> **Exercise objective**
Drop every picture, then transcribe the remaining data exactly.

> **Input records**
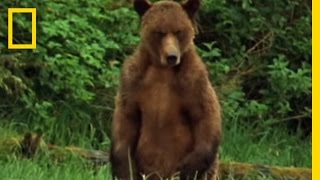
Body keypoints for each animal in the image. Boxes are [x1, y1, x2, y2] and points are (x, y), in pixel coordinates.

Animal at [110, 0, 222, 179]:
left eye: (178, 31)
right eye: (159, 32)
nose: (172, 56)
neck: (163, 71)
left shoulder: (194, 82)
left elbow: (206, 117)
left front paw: (187, 168)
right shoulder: (132, 82)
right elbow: (126, 119)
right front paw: (125, 169)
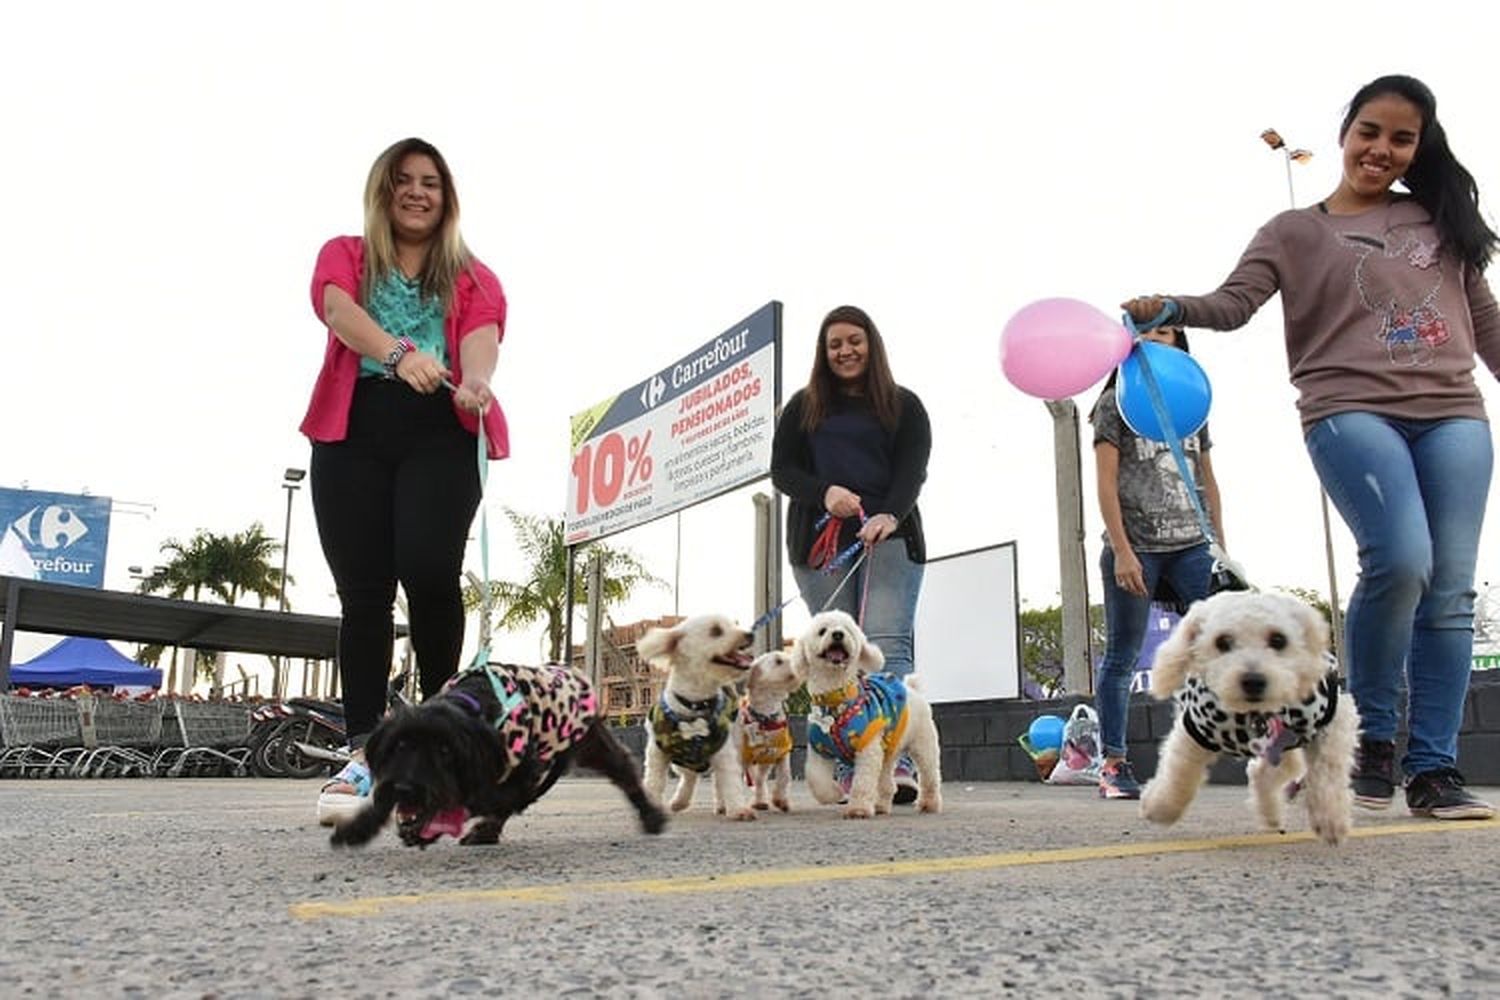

> **Output of the task**
Body keypoints for each animal in the image. Boxes are [x1, y1, x2, y2] and points are (x, y), in pixel coordinates.

Animal at [110, 0, 222, 179]:
left eye: (178, 31)
right eye: (159, 32)
nose: (172, 56)
neck: (163, 71)
left shoulder: (194, 82)
left elbow: (206, 117)
left front paw: (187, 168)
right shoulder: (132, 82)
right elbow: (126, 119)
right front paw: (125, 169)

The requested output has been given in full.